Text passage:

——

The stepper motor does not work in a closed cycle

Good afternoon, friends. Help solve the problem with using a stepper motor in a closed cycle. In an open loop, it works well. But in a closed cycle, its rotation is not uniformly clockwise. When it rotates counterclockwise, it makes half a turn and stops
6666

openloop

torque

Something incredible happens after the rotor is forced to stop

Hey there! Hard to say, but there is definately a problem…

I assume the encoder is working well?

The fact that it acts differently in one direction to another makes me think there can be a problem with the electrical zero… either it is not being found right, or it is losing the absolute zero position, for example due to missed encoder pulses…

Hi @runger . I noticed that this happens with the command T5 and above. If the target value is below 4, then the rotor rotation speed floats as in the second video. In the third video, the target speed was 10.

Hey, did you get any further with this?

5 or 10 rad/s is not that fast, so I would not expect problems.

When things are working in open loop, but not in closed loop, the problem is usually to do with the sensor, and sometimes with the parameters used, like the pole pair number.

Hello. I installed today another encoder, MT6701 in abz mode. But it still doesn’t work in a closed loop. I believe that the problem is the desynchronization of the phases of the motor and encoder. The engine does not rotate evenly. I want to plot the acceleration of the encoder at a constant rotor speed in an open loop, but I don’t know how yet. My knowledge of programming is not enough for this.


I think it is a L298N based driver?

This is a transistor type driver, and it has the problem that it cannot support very short switching times. So in effect, there is a minimum PWM duty cycle it can deal with.

——

Stored data:
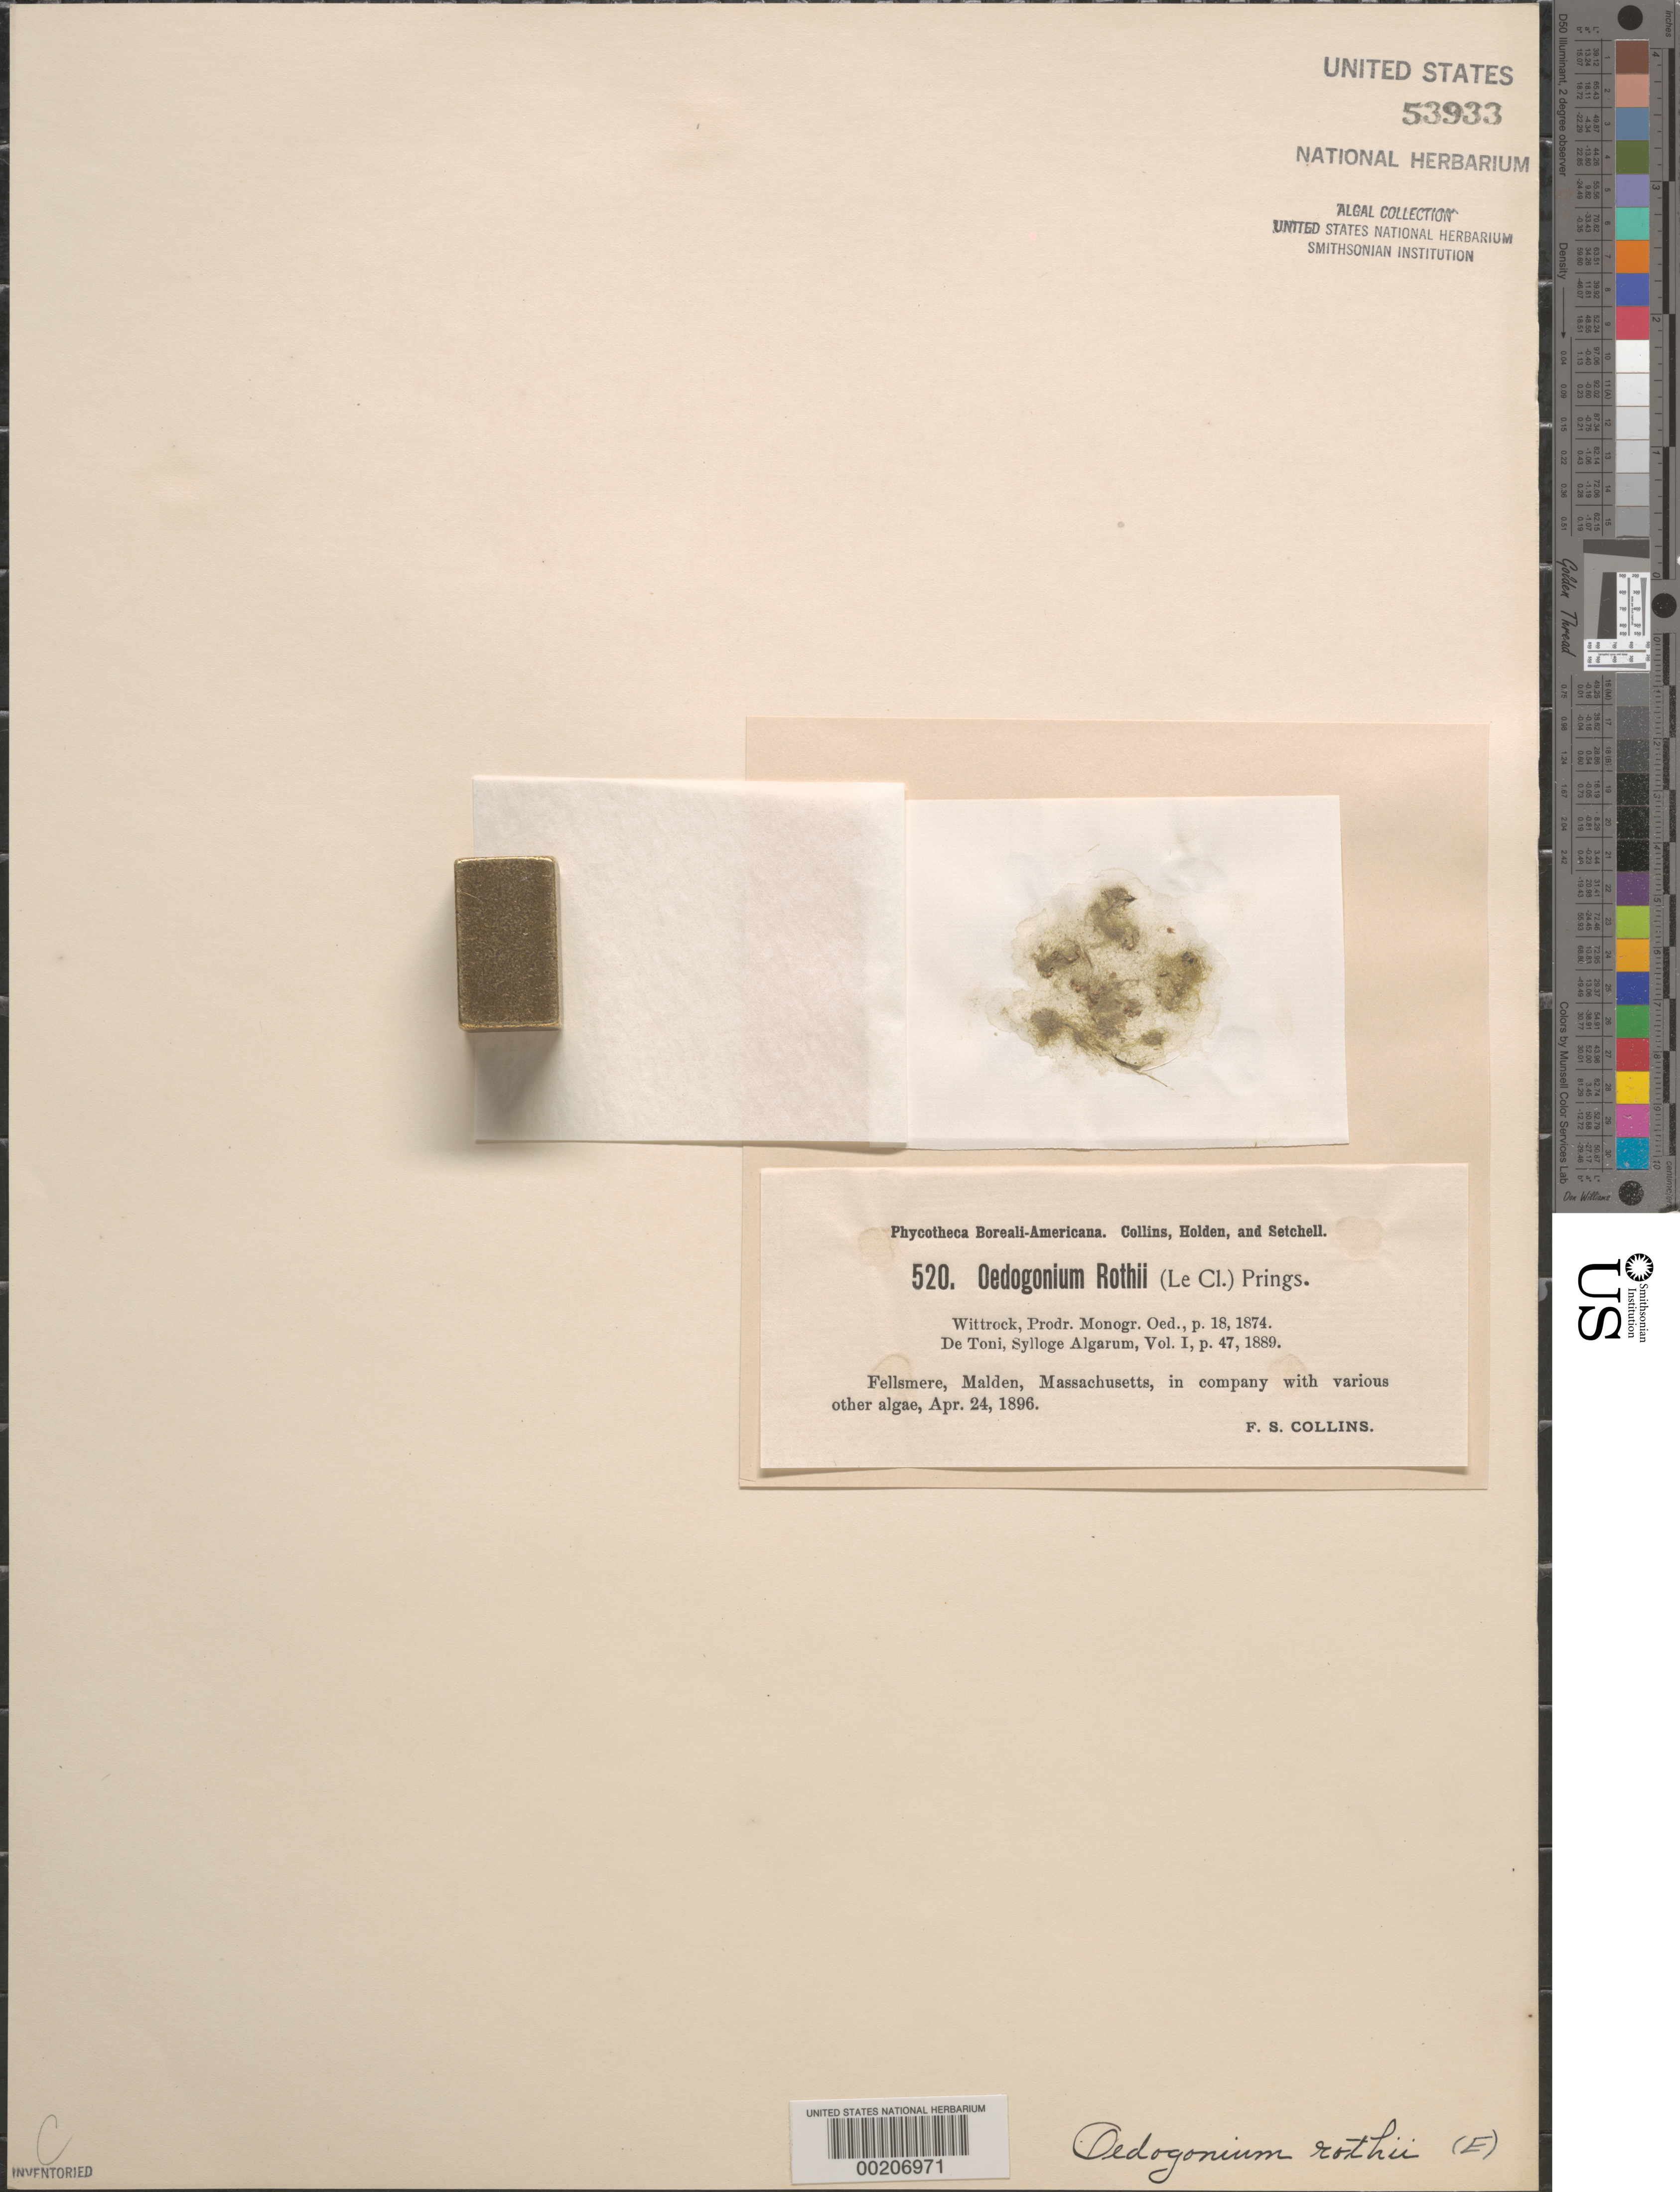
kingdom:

——

Echo the entire stepper motor forum thread word for word. The listing is separate material that has nothing to do with the text about the stepper motor.

The stepper motor does not work in a closed cycle

Good afternoon, friends. Help solve the problem with using a stepper motor in a closed cycle. In an open loop, it works well. But in a closed cycle, its rotation is not uniformly clockwise. When it rotates counterclockwise, it makes half a turn and stops
6666

openloop

torque

Something incredible happens after the rotor is forced to stop

Hey there! Hard to say, but there is definately a problem…

I assume the encoder is working well?

The fact that it acts differently in one direction to another makes me think there can be a problem with the electrical zero… either it is not being found right, or it is losing the absolute zero position, for example due to missed encoder pulses…

Hi @runger . I noticed that this happens with the command T5 and above. If the target value is below 4, then the rotor rotation speed floats as in the second video. In the third video, the target speed was 10.

Hey, did you get any further with this?

5 or 10 rad/s is not that fast, so I would not expect problems.

When things are working in open loop, but not in closed loop, the problem is usually to do with the sensor, and sometimes with the parameters used, like the pole pair number.

Hello. I installed today another encoder, MT6701 in abz mode. But it still doesn’t work in a closed loop. I believe that the problem is the desynchronization of the phases of the motor and encoder. The engine does not rotate evenly. I want to plot the acceleration of the encoder at a constant rotor speed in an open loop, but I don’t know how yet. My knowledge of programming is not enough for this.


I think it is a L298N based driver?

This is a transistor type driver, and it has the problem that it cannot support very short switching times. So in effect, there is a minimum PWM duty cycle it can deal with.